* **PROBLEM DESCRIPTION**:
Search the records for the word "assign" and copy each line in which it appears.

* **PROVIDED DATA**:
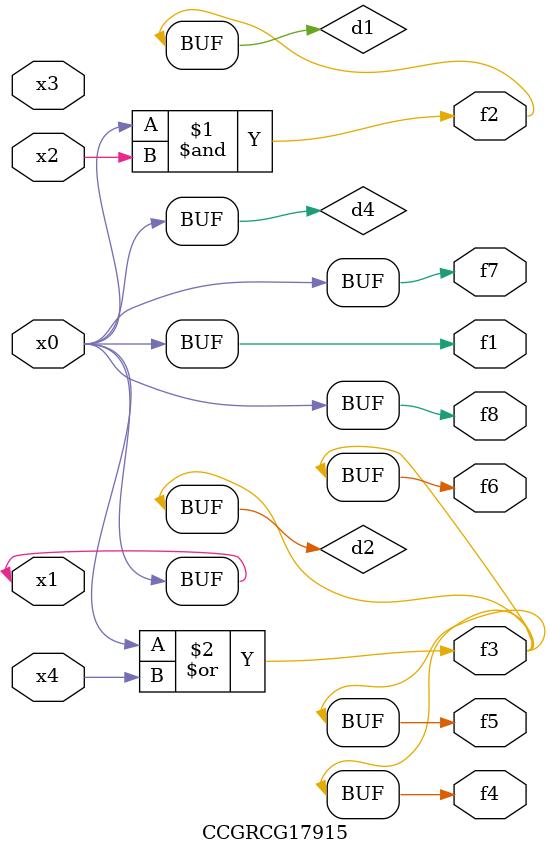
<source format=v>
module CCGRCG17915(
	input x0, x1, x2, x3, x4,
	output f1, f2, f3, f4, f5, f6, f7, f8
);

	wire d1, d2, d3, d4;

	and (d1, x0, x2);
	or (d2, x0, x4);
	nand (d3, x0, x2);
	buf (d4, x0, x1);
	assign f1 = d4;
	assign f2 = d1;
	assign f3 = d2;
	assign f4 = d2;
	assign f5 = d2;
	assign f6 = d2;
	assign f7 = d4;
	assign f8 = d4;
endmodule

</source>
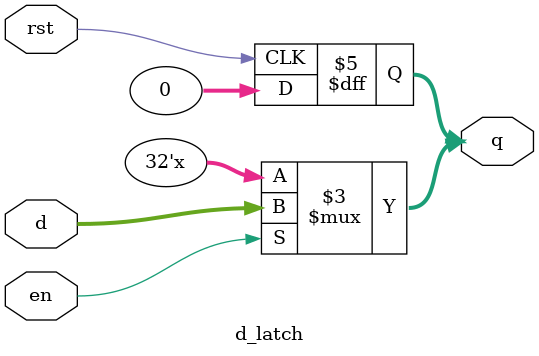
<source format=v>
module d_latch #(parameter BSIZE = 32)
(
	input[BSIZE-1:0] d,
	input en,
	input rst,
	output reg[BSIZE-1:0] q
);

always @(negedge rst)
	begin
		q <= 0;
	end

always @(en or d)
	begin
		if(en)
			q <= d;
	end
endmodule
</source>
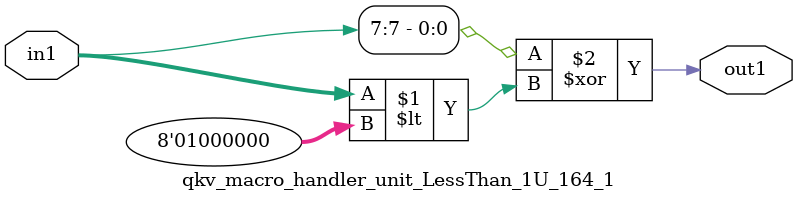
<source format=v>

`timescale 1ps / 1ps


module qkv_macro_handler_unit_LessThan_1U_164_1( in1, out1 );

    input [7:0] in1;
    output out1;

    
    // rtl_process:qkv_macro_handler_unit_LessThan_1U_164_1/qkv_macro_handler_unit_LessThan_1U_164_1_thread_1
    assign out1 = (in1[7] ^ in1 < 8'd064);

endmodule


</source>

* **WORKED SOLUTION**:
	assign f1 = d4;
	assign f2 = d1;
	assign f3 = d2;
	assign f4 = d2;
	assign f5 = d2;
	assign f6 = d2;
	assign f7 = d4;
	assign f8 = d4;
    assign out1 = (in1[7] ^ in1 < 8'd064);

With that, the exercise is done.